▶ _Work instruction_
Find all the lines in the entries below that hold the word "origin" and copy them.

▶ _Data supplied_
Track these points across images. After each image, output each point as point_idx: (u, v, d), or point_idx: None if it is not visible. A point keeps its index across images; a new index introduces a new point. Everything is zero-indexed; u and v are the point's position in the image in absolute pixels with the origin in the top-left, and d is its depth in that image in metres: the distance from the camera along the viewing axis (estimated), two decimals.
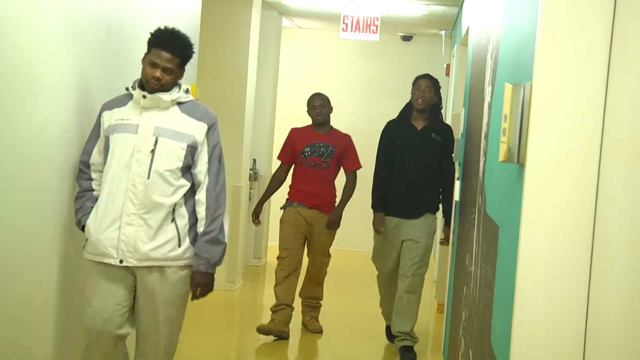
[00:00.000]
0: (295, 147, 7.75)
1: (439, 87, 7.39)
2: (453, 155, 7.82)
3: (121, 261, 4.67)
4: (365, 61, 14.25)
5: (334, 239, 8.18)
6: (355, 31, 10.84)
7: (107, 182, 4.79)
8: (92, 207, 4.85)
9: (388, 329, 8.33)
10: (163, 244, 4.76)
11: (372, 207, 7.84)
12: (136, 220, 4.74)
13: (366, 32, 10.84)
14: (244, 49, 10.98)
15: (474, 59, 6.97)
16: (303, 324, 8.48)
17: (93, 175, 4.92)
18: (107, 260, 4.71)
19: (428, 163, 7.28)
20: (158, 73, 4.66)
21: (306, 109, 8.21)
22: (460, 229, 6.92)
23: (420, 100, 7.16)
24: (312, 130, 7.75)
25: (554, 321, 2.93)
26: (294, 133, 8.01)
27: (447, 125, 7.41)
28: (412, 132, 7.30)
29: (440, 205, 8.07)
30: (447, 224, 7.89)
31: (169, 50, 4.72)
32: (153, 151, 4.82)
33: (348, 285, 11.87)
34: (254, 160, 11.78)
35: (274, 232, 11.78)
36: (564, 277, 2.92)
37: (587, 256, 2.90)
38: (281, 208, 8.01)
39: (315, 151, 7.59)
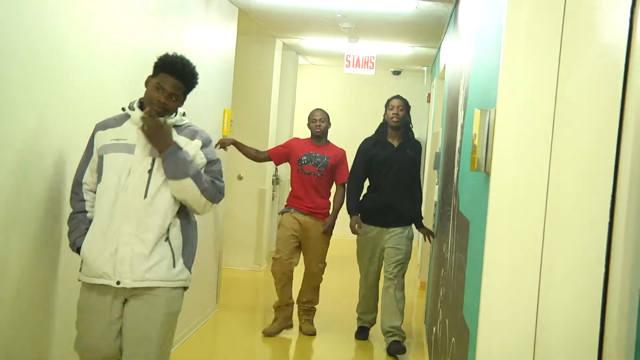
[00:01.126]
0: (293, 155, 7.15)
1: (409, 107, 6.88)
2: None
3: (118, 282, 3.82)
4: (363, 91, 14.20)
5: (328, 246, 7.35)
6: (355, 67, 10.85)
7: (103, 202, 3.94)
8: (86, 229, 3.98)
9: (359, 329, 7.55)
10: (157, 263, 3.89)
11: (348, 212, 7.12)
12: (132, 240, 3.88)
13: (364, 67, 10.85)
14: (268, 80, 10.97)
15: (449, 89, 6.94)
16: (299, 326, 7.60)
17: (85, 196, 4.04)
18: (103, 282, 3.85)
19: (405, 176, 6.76)
20: (164, 98, 3.89)
21: (307, 122, 7.76)
22: (439, 223, 6.93)
23: (394, 118, 6.66)
24: (311, 142, 7.14)
25: (513, 296, 2.94)
26: (295, 142, 7.46)
27: (418, 141, 6.95)
28: (390, 149, 6.75)
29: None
30: (418, 226, 7.24)
31: (178, 77, 3.96)
32: (150, 171, 4.01)
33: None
34: (276, 168, 11.76)
35: None
36: (521, 261, 2.92)
37: (539, 244, 2.91)
38: (279, 213, 7.37)
39: (311, 160, 6.95)
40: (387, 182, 6.79)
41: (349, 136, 9.36)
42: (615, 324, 1.61)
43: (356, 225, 7.08)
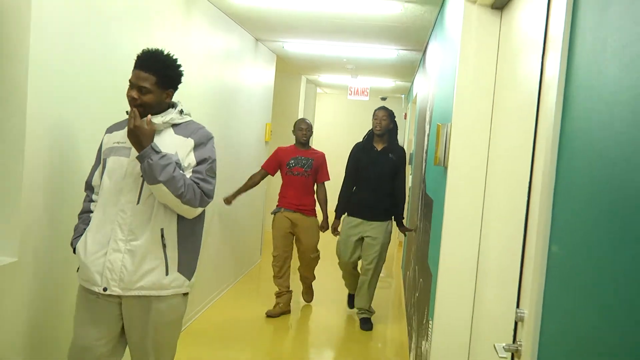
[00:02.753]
0: (282, 161, 6.11)
1: (394, 116, 5.90)
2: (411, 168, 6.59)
3: (105, 289, 2.80)
4: (360, 111, 13.99)
5: (318, 238, 6.21)
6: (355, 95, 10.80)
7: (99, 205, 2.89)
8: (85, 229, 2.94)
9: (350, 297, 6.51)
10: (148, 272, 2.81)
11: (335, 211, 6.07)
12: (123, 247, 2.80)
13: (361, 95, 10.79)
14: (296, 104, 11.03)
15: (419, 110, 6.93)
16: (301, 294, 6.65)
17: (94, 197, 3.01)
18: (92, 288, 2.83)
19: (385, 176, 5.73)
20: (134, 93, 2.78)
21: (292, 129, 6.61)
22: (412, 200, 6.93)
23: (377, 127, 5.73)
24: (295, 148, 6.17)
25: (461, 250, 2.98)
26: (280, 150, 6.28)
27: (402, 147, 5.93)
28: (373, 153, 5.80)
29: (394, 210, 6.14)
30: (398, 224, 6.07)
31: (144, 69, 2.79)
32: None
33: None
34: None
35: None
36: (467, 227, 2.97)
37: (480, 214, 2.94)
38: (271, 213, 6.19)
39: (298, 163, 6.02)
40: (368, 181, 5.83)
41: (349, 144, 9.35)
42: (530, 268, 1.62)
43: (336, 228, 6.11)
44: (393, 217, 5.96)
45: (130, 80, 2.82)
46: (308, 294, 6.62)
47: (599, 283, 1.09)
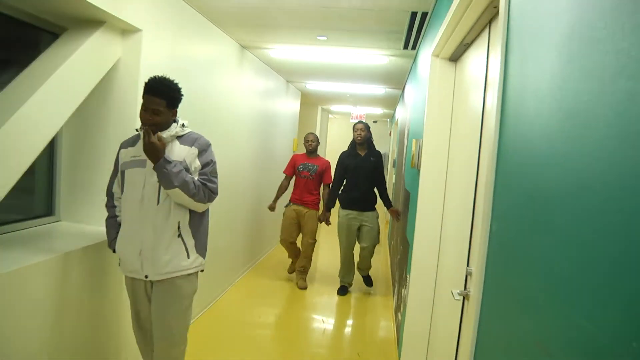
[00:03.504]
0: (295, 165, 5.58)
1: (369, 128, 5.40)
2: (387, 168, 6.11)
3: (146, 276, 2.57)
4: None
5: (317, 227, 5.57)
6: (355, 119, 10.70)
7: (127, 211, 2.58)
8: (116, 232, 2.64)
9: (341, 288, 5.55)
10: (173, 258, 2.57)
11: (325, 205, 5.43)
12: (152, 242, 2.53)
13: (360, 119, 10.77)
14: (314, 125, 10.96)
15: (400, 129, 6.86)
16: (295, 282, 5.73)
17: (115, 202, 2.69)
18: (135, 276, 2.61)
19: (369, 175, 5.24)
20: (149, 115, 2.47)
21: (302, 142, 6.27)
22: (396, 193, 6.88)
23: (359, 137, 5.25)
24: (306, 156, 5.59)
25: (430, 225, 2.94)
26: (295, 157, 5.69)
27: (379, 151, 5.46)
28: (358, 158, 5.29)
29: (380, 201, 5.61)
30: (388, 207, 5.51)
31: (156, 94, 2.47)
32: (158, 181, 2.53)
33: None
34: None
35: None
36: (434, 210, 2.93)
37: (442, 201, 2.91)
38: (285, 207, 5.68)
39: (305, 168, 5.51)
40: (358, 180, 5.26)
41: None
42: (476, 238, 1.63)
43: (326, 218, 5.45)
44: (384, 205, 5.45)
45: (144, 105, 2.44)
46: (302, 279, 5.69)
47: (522, 248, 1.11)
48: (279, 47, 5.07)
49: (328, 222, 5.48)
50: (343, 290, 5.50)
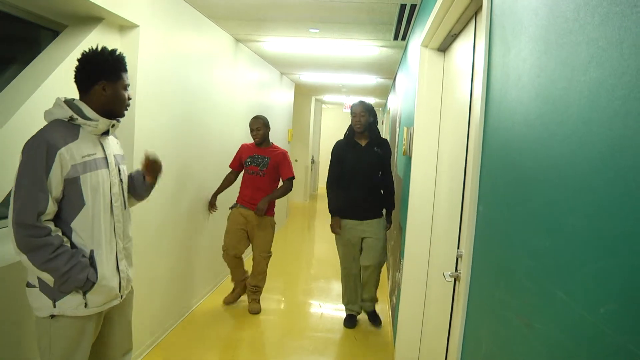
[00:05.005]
0: (242, 158, 4.34)
1: (372, 109, 3.98)
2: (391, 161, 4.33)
3: (122, 297, 2.02)
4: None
5: (272, 238, 4.27)
6: (348, 108, 10.67)
7: (98, 225, 1.85)
8: (85, 260, 1.81)
9: (348, 317, 4.16)
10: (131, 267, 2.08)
11: (330, 212, 4.00)
12: (124, 253, 2.01)
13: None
14: (308, 115, 10.94)
15: (392, 118, 6.85)
16: (248, 305, 4.35)
17: (50, 226, 1.73)
18: (113, 304, 1.97)
19: (374, 172, 3.93)
20: (130, 92, 2.00)
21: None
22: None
23: (357, 125, 3.90)
24: (255, 146, 4.29)
25: (422, 209, 2.97)
26: (243, 147, 4.40)
27: (384, 139, 4.09)
28: (358, 149, 3.94)
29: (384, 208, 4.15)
30: (388, 221, 4.07)
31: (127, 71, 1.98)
32: (121, 181, 2.02)
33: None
34: (312, 155, 11.73)
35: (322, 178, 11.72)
36: (425, 193, 2.95)
37: (433, 187, 2.93)
38: (230, 208, 4.37)
39: (254, 161, 4.21)
40: (357, 179, 3.90)
41: None
42: (465, 222, 1.67)
43: (336, 226, 3.95)
44: (385, 212, 4.09)
45: (127, 83, 1.98)
46: (255, 301, 4.32)
47: (505, 227, 1.14)
48: (272, 39, 5.08)
49: (337, 231, 3.98)
50: (351, 321, 4.13)
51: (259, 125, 4.25)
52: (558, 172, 0.86)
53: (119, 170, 2.03)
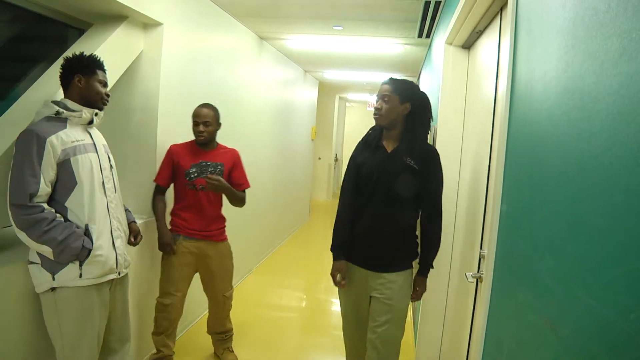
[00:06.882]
0: (177, 166, 2.85)
1: (409, 90, 2.20)
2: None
3: (119, 273, 2.12)
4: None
5: (233, 268, 3.02)
6: (372, 107, 10.65)
7: (91, 202, 1.98)
8: (80, 230, 1.94)
9: None
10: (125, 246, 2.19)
11: (332, 250, 2.31)
12: (119, 233, 2.12)
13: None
14: (332, 113, 10.91)
15: None
16: (217, 355, 3.16)
17: (45, 205, 1.88)
18: (110, 277, 2.07)
19: (402, 193, 2.15)
20: (107, 90, 2.12)
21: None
22: None
23: (376, 115, 2.25)
24: (197, 148, 2.89)
25: (444, 208, 2.94)
26: (176, 151, 2.89)
27: (432, 148, 2.24)
28: (380, 155, 2.21)
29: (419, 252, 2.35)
30: (422, 273, 2.28)
31: (104, 70, 2.12)
32: (112, 167, 2.15)
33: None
34: (336, 154, 11.71)
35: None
36: (447, 194, 2.92)
37: (456, 187, 2.90)
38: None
39: (203, 172, 2.82)
40: (374, 201, 2.21)
41: None
42: (489, 222, 1.63)
43: (338, 276, 2.29)
44: (419, 262, 2.33)
45: (103, 80, 2.11)
46: (229, 350, 3.20)
47: (530, 230, 1.12)
48: (296, 37, 5.07)
49: (340, 283, 2.34)
50: None
51: (209, 119, 2.87)
52: (585, 170, 0.82)
53: (109, 157, 2.18)
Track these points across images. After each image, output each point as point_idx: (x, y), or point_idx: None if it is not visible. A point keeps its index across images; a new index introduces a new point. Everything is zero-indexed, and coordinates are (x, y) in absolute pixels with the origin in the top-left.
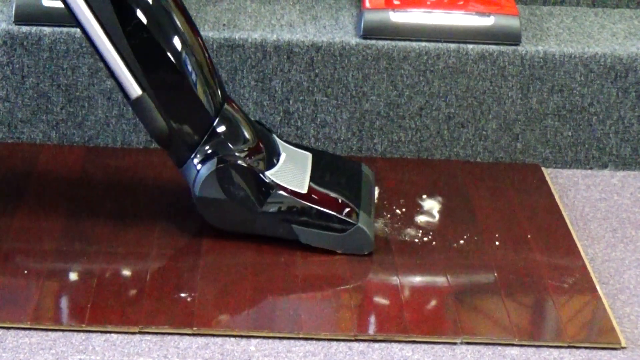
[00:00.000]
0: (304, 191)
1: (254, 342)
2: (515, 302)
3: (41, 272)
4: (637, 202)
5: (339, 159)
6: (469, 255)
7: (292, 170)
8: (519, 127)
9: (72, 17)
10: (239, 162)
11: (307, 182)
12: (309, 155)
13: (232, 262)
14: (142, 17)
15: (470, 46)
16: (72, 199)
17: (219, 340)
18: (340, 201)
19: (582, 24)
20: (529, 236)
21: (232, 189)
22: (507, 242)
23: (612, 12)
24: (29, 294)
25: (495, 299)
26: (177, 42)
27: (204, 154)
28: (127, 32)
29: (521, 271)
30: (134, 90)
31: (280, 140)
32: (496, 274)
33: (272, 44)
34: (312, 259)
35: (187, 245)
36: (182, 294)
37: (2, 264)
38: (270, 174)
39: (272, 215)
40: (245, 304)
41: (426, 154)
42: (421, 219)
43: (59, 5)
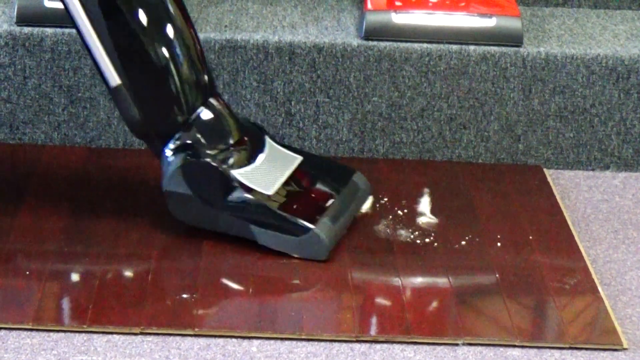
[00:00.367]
0: (270, 193)
1: (256, 343)
2: (516, 303)
3: (43, 273)
4: (638, 203)
5: (331, 165)
6: (471, 256)
7: (267, 171)
8: (520, 128)
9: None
10: (206, 159)
11: (278, 184)
12: (299, 158)
13: (234, 263)
14: (123, 7)
15: (472, 47)
16: (74, 199)
17: (221, 341)
18: (300, 206)
19: (584, 26)
20: (531, 237)
21: (197, 185)
22: (509, 243)
23: (614, 14)
24: (30, 295)
25: (496, 300)
26: (157, 36)
27: (175, 147)
28: (109, 21)
29: (523, 272)
30: (113, 79)
31: (272, 141)
32: (498, 275)
33: (274, 45)
34: (313, 260)
35: (188, 246)
36: (184, 295)
37: (3, 265)
38: (238, 173)
39: (232, 214)
40: (246, 304)
41: (428, 155)
42: (423, 220)
43: (60, 6)
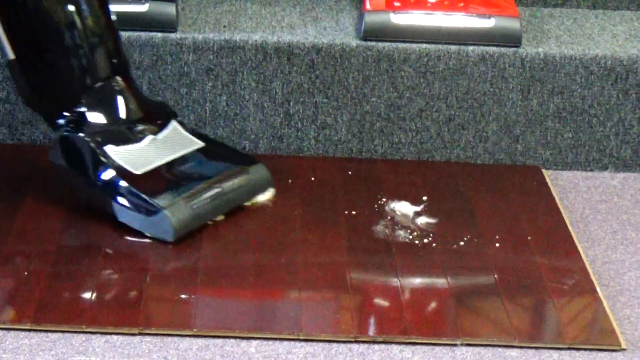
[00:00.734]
0: (138, 172)
1: (254, 343)
2: (515, 304)
3: (41, 273)
4: (637, 203)
5: (233, 154)
6: (469, 256)
7: (148, 152)
8: (519, 128)
9: None
10: (80, 134)
11: (152, 166)
12: (198, 144)
13: (232, 263)
14: None
15: (470, 48)
16: (73, 199)
17: (219, 341)
18: (162, 187)
19: (583, 26)
20: (529, 238)
21: (72, 159)
22: (507, 244)
23: (613, 14)
24: (29, 295)
25: (495, 301)
26: (51, 13)
27: (63, 122)
28: None
29: (521, 273)
30: (8, 53)
31: (179, 125)
32: (496, 276)
33: (272, 45)
34: (312, 260)
35: (187, 246)
36: (182, 295)
37: (2, 265)
38: (114, 150)
39: (99, 189)
40: (245, 305)
41: (426, 156)
42: (421, 220)
43: None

▶ _Exercise result_
Track these points across images. After each image, output each point as point_idx: (u, v, d), or point_idx: None if it is not visible. A point keeps its index across images; a new index introduces a new point. Everything is zero-indexed; u and v are the point's position in the image in absolute pixels with the origin in the top-left, and d is its depth in that image in metres: the distance from the camera along the viewing axis (estimated), two decimals.
Track these points across images. After each image, output each point as point_idx: (x, y), or point_idx: None if it is not visible. A point keeps its index across images; a new index introduces a new point. Everything is zero-indexed, and coordinates are (x, y) in absolute pixels with the origin in the top-left.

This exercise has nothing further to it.